Aggressive reconnection behavior
Scenario description
When a connection is lost, the API client immediately attempts to reconnect without analyzing the cause of the failure. This behavior not only generates sudden spikes of activity, but may also result in automatic account restrictions if the disconnect was caused by an overflow of unprocessed messages in the server buffer (see Missing local message buffering above).
Recommendations
- Use a bounded reconnection strategy with backoff and jitter mechanisms;
- Avoid reconnecting multiple connections simultaneously using identical backoff and jitter settings;
- After reconnecting, avoid subscription storms by restoring subscriptions gradually over time.
GraphQL
At the moment, there are no specific limitations or usage recommendations defined for GraphQL API. Following the documentation and applying reasonable engineering practices is generally sufficient for successful integration.
Common patterns
Using a single interface for every task
Scenario description
During API client development, all integration scenarios were implemented through a single system interface — either HTTP API or WebSocket API. While this approach simplifies development initially, it later leads either to increased data delivery latency or to the loss of reliable recovery mechanisms.
Recommendations
Use each available interface according to its intended purpose:
- HTTP API for commands, snapshots, historical data, and reconciliation workflows;
- WebSocket API for real-time updates and event streams;
- GraphQL API for reference and aggregated data retrieval.
Blocking Conditions
Access may be restricted if user activity is determined to negatively impact the system.
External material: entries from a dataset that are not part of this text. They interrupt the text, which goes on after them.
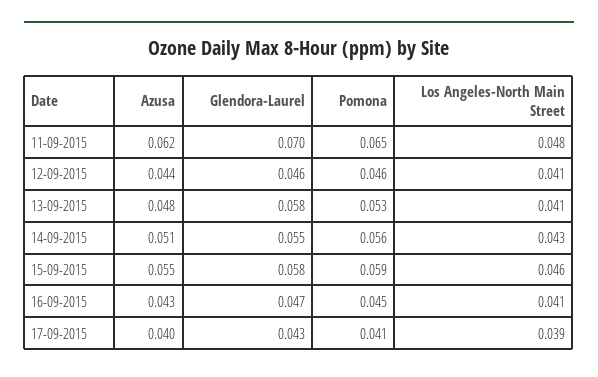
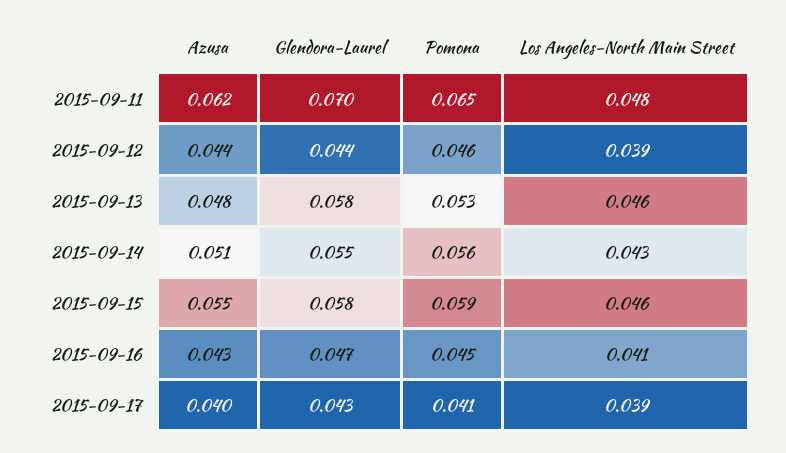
  {
    "Azusa": {
      "11-09-2015": 0.062,
      "12-09-2015": 0.044,
      "13-09-2015": 0.048,
      "14-09-2015": 0.051,
      "15-09-2015": 0.055,
      "16-09-2015": 0.043,
      "17-09-2015": 0.04
    },
    "Glendora-Laurel": {
      "11-09-2015": 0.07,
-     "12-09-2015": 0.046,
+     "12-09-2015": 0.044,
      "13-09-2015": 0.058,
      "14-09-2015": 0.055,
      "15-09-2015": 0.058,
      "16-09-2015": 0.047,
      "17-09-2015": 0.043
    },
    "Pomona": {
      "11-09-2015": 0.065,
      "12-09-2015": 0.046,
      "13-09-2015": 0.053,
      "14-09-2015": 0.056,
      "15-09-2015": 0.059,
      "16-09-2015": 0.045,
      "17-09-2015": 0.041
    },
    "Los Angeles-North Main Street": {
      "11-09-2015": 0.048,
-     "12-09-2015": 0.041,
+     "12-09-2015": 0.039,
-     "13-09-2015": 0.041,
+     "13-09-2015": 0.046,
      "14-09-2015": 0.043,
      "15-09-2015": 0.046,
      "16-09-2015": 0.041,
      "17-09-2015": 0.039
    }
  }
Restrictions may be applied manually and do not have a predefined duration.
If access is restricted without automated system messages, contact support:
- 📧 Email: support@alor.ru
- 🗃 Personal account
- ☎ Phone: 8 800 775-11-99, +7 495 980-24-98
Summary
| Acceptable | Undesirable |
|---|---|
| Use HTTP for commands, WebSocket for streaming | Misuse API channels |
| Distribute load evenly | Generate traffic spikes |
| Cache static data | Repeatedly request unchanged data |
| Handle errors selectively | Retry indiscriminately |
| Reuse tokens | Request tokens per operation |
| Manage connections and subscriptions | Overload or duplicate them |
| Buffer messages | Process without control |
| Maintain stable subscriptions | Frequently recreate them |
| Use controlled reconnects | Reconnect aggressively |
| Restore state after failures | Ignore inconsistencies |
| Validate and deduplicate requests | Send invalid or duplicate requests |
Limits:
- Up to 100 HTTP requests per second;
- Up to 10 WebSocket connections;
- Up to 5000 subscriptions per connection;
- Up to 5000 pending messages in buffer.